Shopping isn't Happiness
Apr 5, 2019
If I wasn’t happy with how my body looked or felt I could blame my
clothes and just buy more. It came in slowly too so it was subtle,
a shirt on clearance there and a pair of pants on sale here. All
to hide from discomfort and pain.
So I made a few new years resolutions one of which was to not shop
for at least one month. When I say shop, I mean buying those extras
I want but I don’t really need if I question myself that fully. It
wasn’t until I got some distance from "retail therapy" that I
realized shopping had been my way to cope or even numb out. If I had
a crappy day it was really easy to aimlessly scroll online stores on
my phone and not realize that hours had passed by, in my mind it was
simply window shopping where I eventually always ended up buying
more things.
If I wasn’t happy with how my body looked or felt I could blame my
clothes and just buy more.
The hope was the new stuff would then make me feel better not just
with my body but with everything going on in my world. Don’t get me
wrong it wasn’t like large packages and hundreds of dollars were
going out each month but it was the little things like the 4 new
work out tops that were on sale for $7 so why get just one.
It came in slowly too so it was subtle.
I was never hit with my problem head on until that month of
distance. Looking back it was almost like someone in recover, I had
to unsubscribe to all the shopping ads I got- distancing myself from
that old crowd I was hanging around. I would casually flip to an
online store unconsciously and then catch myself thinking wow what
just happened. When I noticed these things that’s when I knew I had
to do this, fully stay the course the entire month, shopping had a
power over me I never wanted to admit. Which, is mind blowing to me
since I didn’t grow up in a family that shopped too much in fact I
had what I needed and a little more but nothing in excess so how did
I start this all on my own?
Discomfort and pain
I had recently lost my grandmother who was my legal guardian and had
raised me my entire life, acting as mother, father and best friend.
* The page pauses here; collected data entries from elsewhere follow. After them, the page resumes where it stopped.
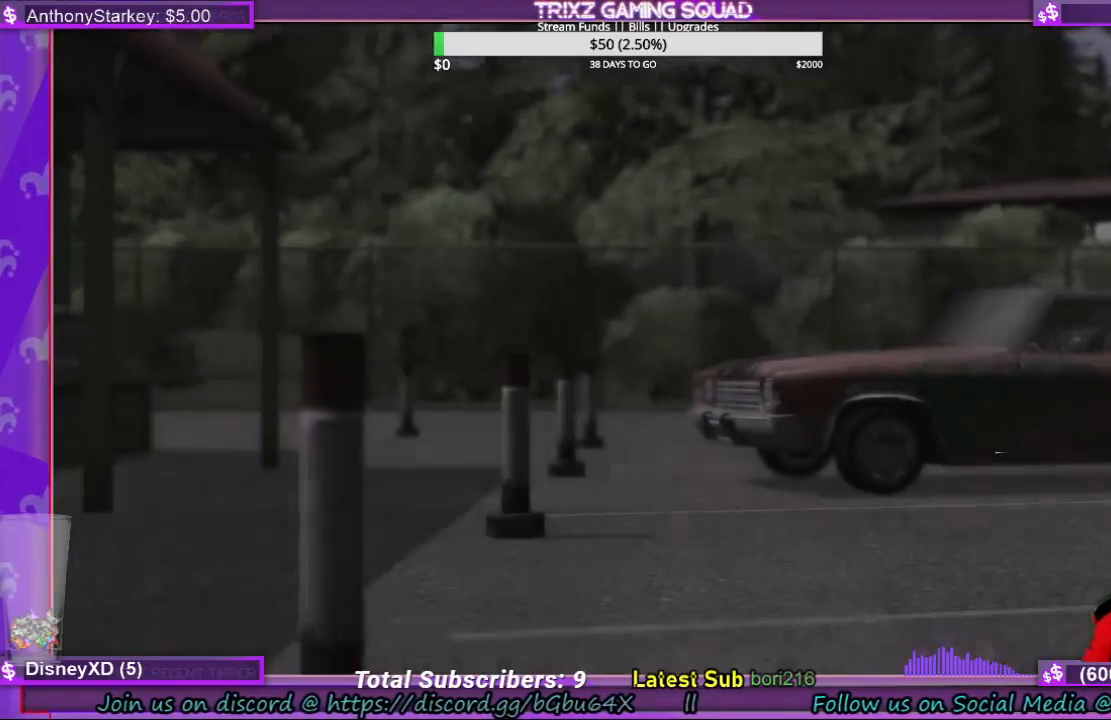
Gameplay with keyboard and mouse; each line is a JSON object with the keys and mouse buttons held at the frame after it. "events" lists presses ("down") and releases ("up") of "a", "ctrl", "d", "e", "f", "q", "r", "s", "shift", "space", "tab", "w", "mouse_left", "mouse_wheel", "mouse_right", "mouse_mb4" and "mouse_mb5" between this image and that frame as [ms after this image, input, new state], when the widget could be followed in between. "mouse_left", "mouse_wheel", "mouse_right", "mouse_mb4", "mouse_mb5" = the "left", "wheel", "right", "mb4", "mb5" buttons of the "mouse" list. No other keys are recorded. "wheel" means that the mouse wheel is clicked or scrolled. Mouse movement is not recorded.
{"keys": [], "mouse": [], "events": [[333, "e", "down"], [467, "e", "up"]]}
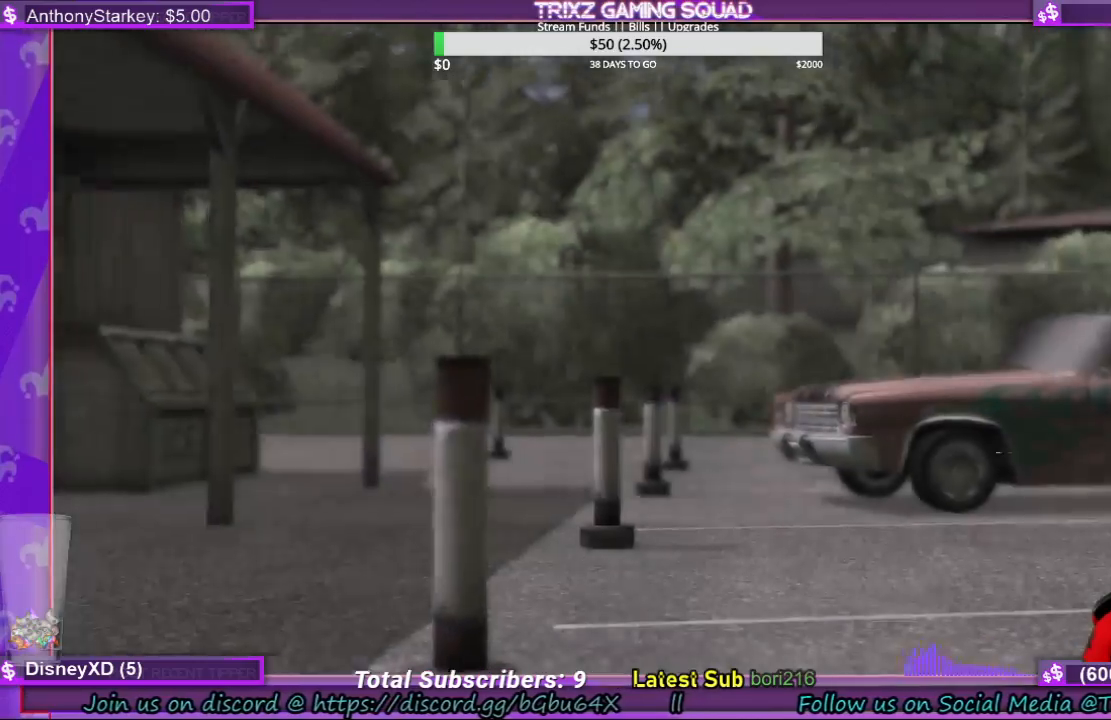
{"keys": ["e"], "mouse": [], "events": [[400, "e", "down"]]}
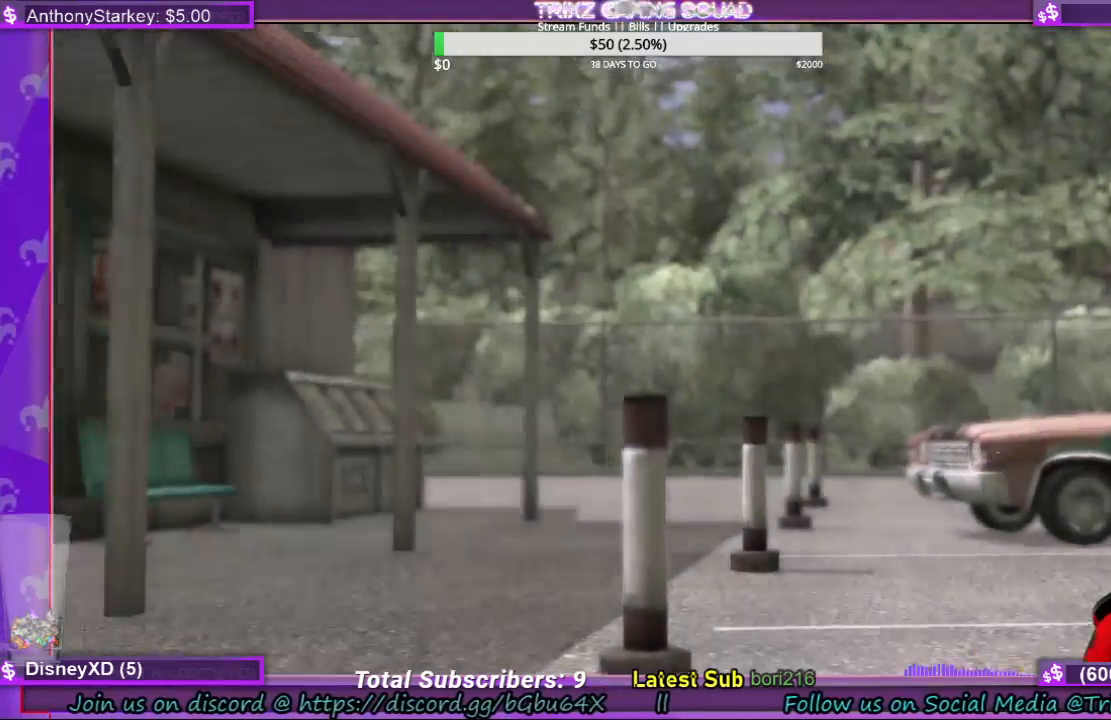
{"keys": [], "mouse": [], "events": [[200, "e", "up"], [233, "mouse_left", "down"], [300, "mouse_left", "up"]]}
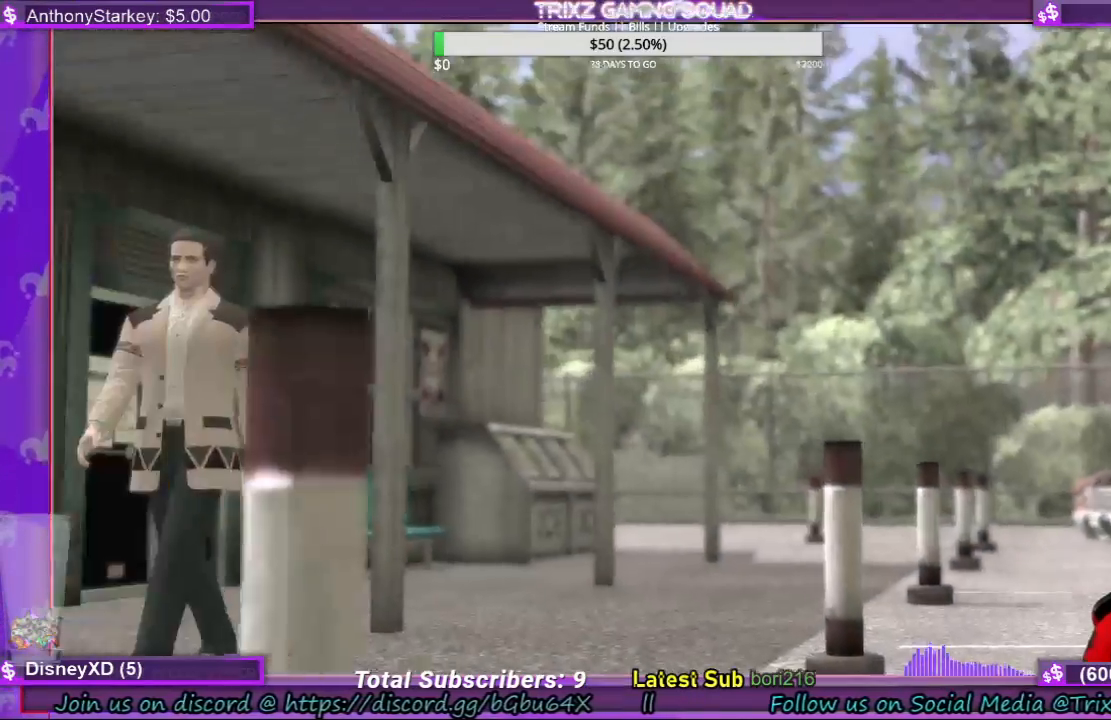
{"keys": [], "mouse": ["right"], "events": [[267, "e", "down"], [300, "mouse_left", "down"], [367, "mouse_right", "down"], [433, "e", "up"], [500, "mouse_left", "up"]]}
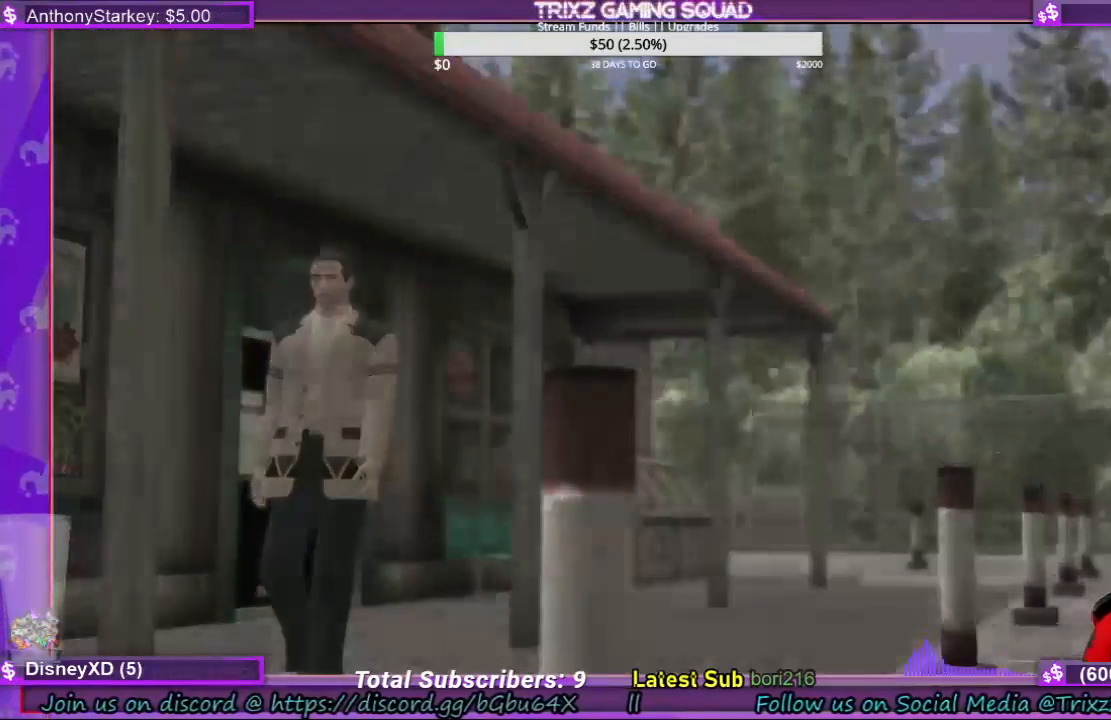
{"keys": [], "mouse": [], "events": [[33, "mouse_right", "up"]]}
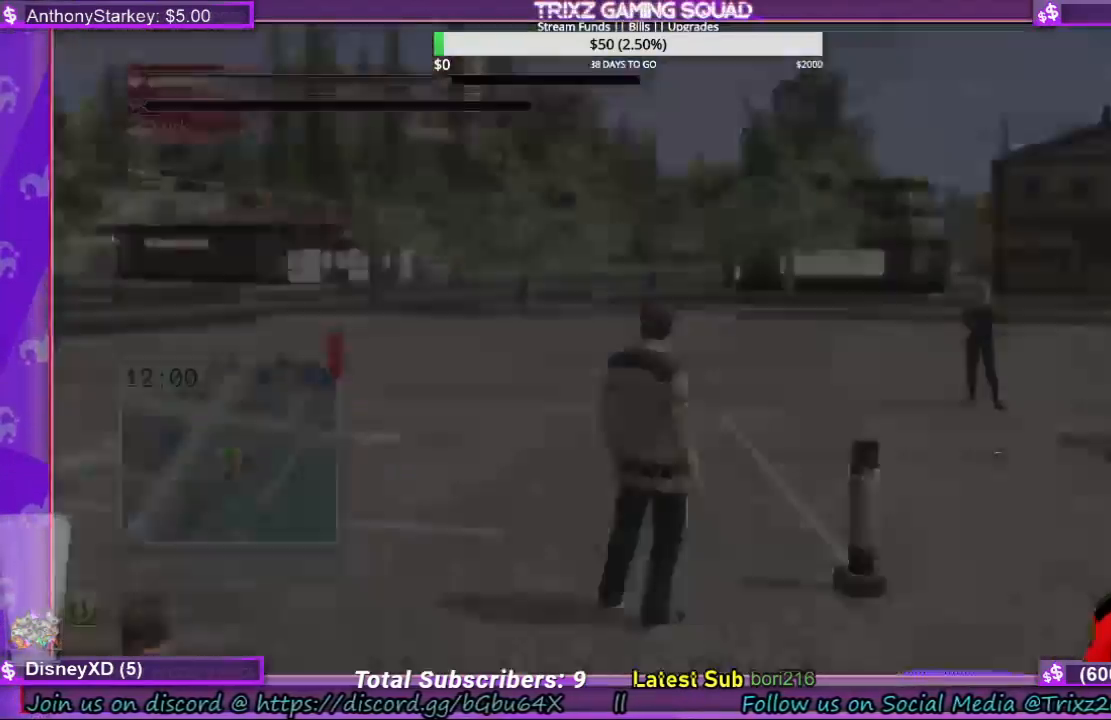
{"keys": ["w"], "mouse": [], "events": [[400, "w", "down"]]}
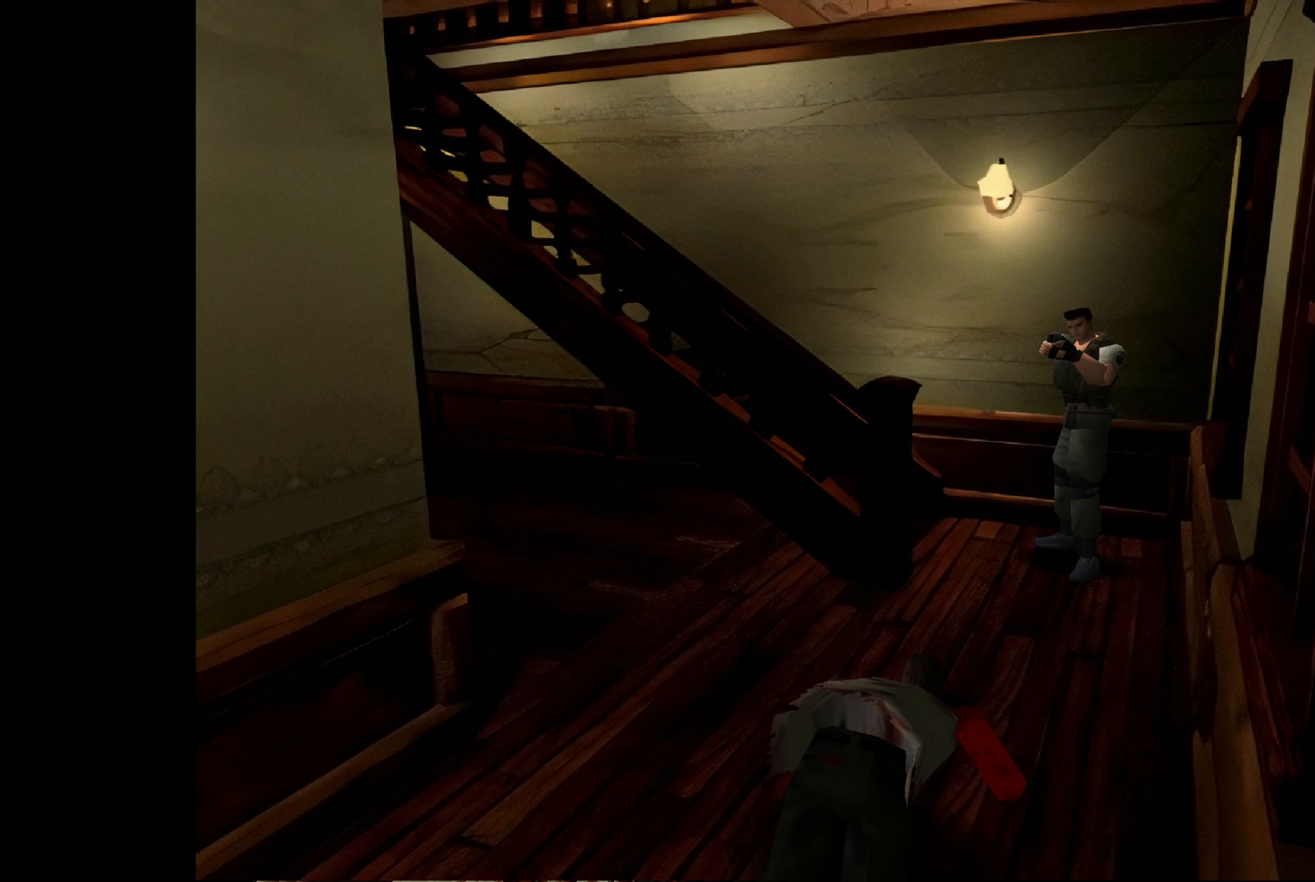
Gameplay with a controller (PlayStation layout); each line is a JSON object with the inputs held at the frame after it. "events" lists button and stick changes between this image and that frame as [ms after this image, input, new state], when the widget could be followed in between. Not read: L2 L3 R2 R3.
{"buttons": ["SQUARE"], "left_stick": "center", "right_stick": "center", "events": []}
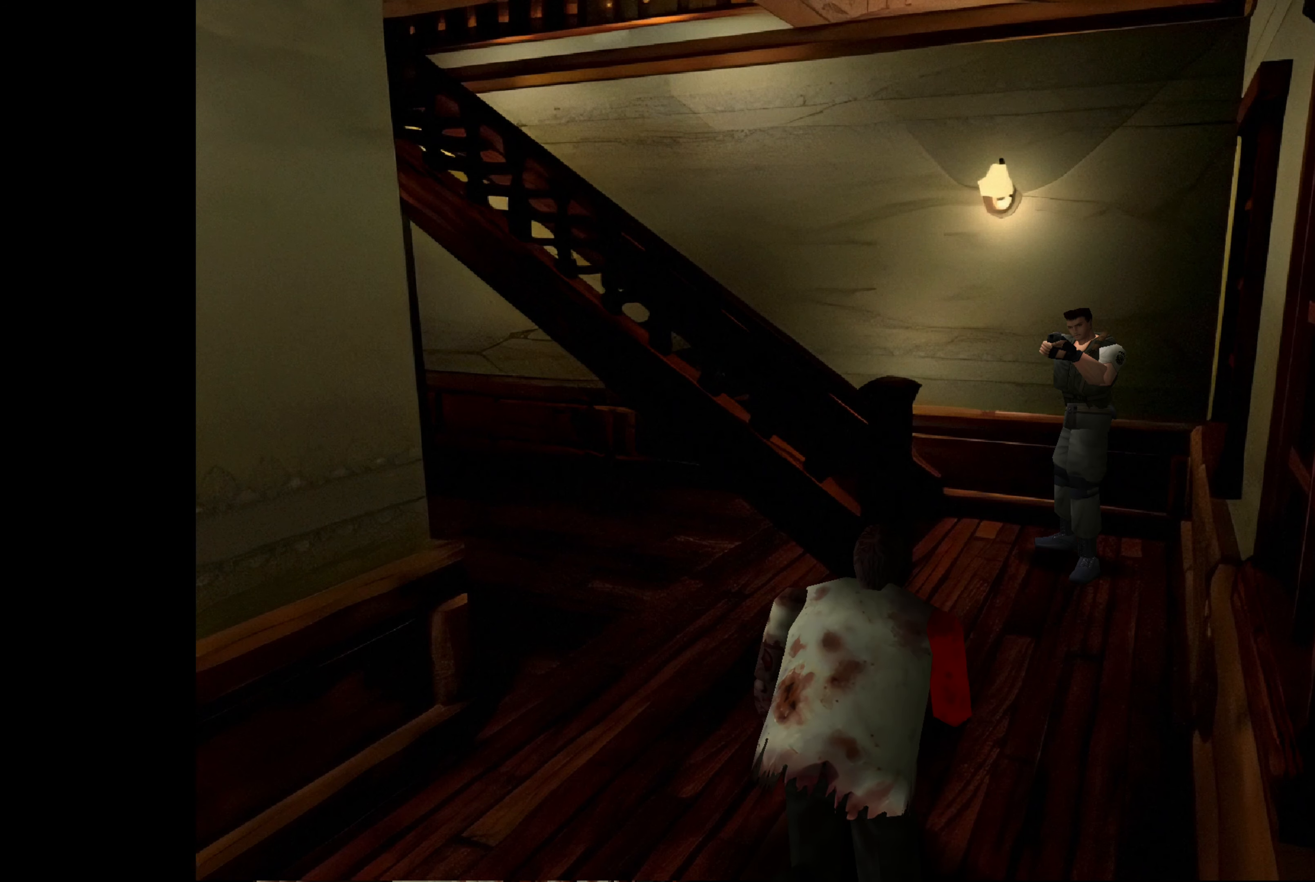
{"buttons": ["SQUARE"], "left_stick": "center", "right_stick": "center", "events": []}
Looking back I can see the shopping took on a high point when I was
sitting in the numbness of my grief and I was searching for any
ounce of happiness (serotonin) but all I was giving myself was the
unsatisfying short lived hit of dopamine from my instant clocks and
buys. But this was all a way to not feel that visceral hole in my
chest from grief, it was a short lived distraction.
Shame
Then when the shopping spree arrived at my house, I would feel shame
and guilt around shopping when I didn’t really need it. I would feel
worse about my body if things didn’t fit right and I found myself
trying to hide the shopping from my partner. I felt that ashamed to
hide the shopping but yet I didn’t stop to think who or what was
really in control here, probably because shopping is a socially
acceptable way to cope.
Distance
With that distance I gained from challenging myself to a month of
not shopping for anything other than groceries and pet supplies, I
began to realize that shopping was more in control than I was. My
mind/ego whatever you prefer to call it had gone haywire, looking
for short lived happiness and constantly comparing myself to others
to make me think I needed this lip product or that top to feel
beautiful or happy. That distance shed a lot of light for me and now
it is something that I want to make a norm in my life to keep my
accountable and to make sure I am not slipping into old patterns. So
again I have made April a no shopping month for me and instead I
have decided to pamper myself by getting services like my nails done
or hair. Other things that make me feel good but aren’t as
temporary.
I am overwhelmed by my closet now.
I have become uncomfortably bothered by the amount of clothes and
shoes in my closet. It is to a point where I now feel overwhelmed
since I know it isn’t even possible for me to wear that much stuff.
So in the air of Marie Kondo I have started getting rid of so many
things. My own way of reflecting on items is how do I feel when I
wear this, for many items I remember feel self conscious or
uncomfortable in items so those are going and I am only keeping the
things that make me feel comfortable and confident when I wear them.
That mean a lot of my cheaper fashion is going out the door and I am
saving the space for high quality items and just less of everything
like camis, I had 5 white and 5 black camis, I can only wear one at
a time so that has now gone to one of each. My next mountain is my
love for gray sweaters, I don’t really need the 7 different gray
sweaters I own that are overly similar to one another.
Your turn.
So now I encourage you to take the time to think about your own
shopping habits, is shopping coping for you? Is it keeping you from
feeling your own pain? Are you feeling ashamed about your spending
habits or the amount of stuff you have? If so or if you just want to
gain some new awareness of your habits I encourage you to take a
month away from shopping, only buying your essentials that you need.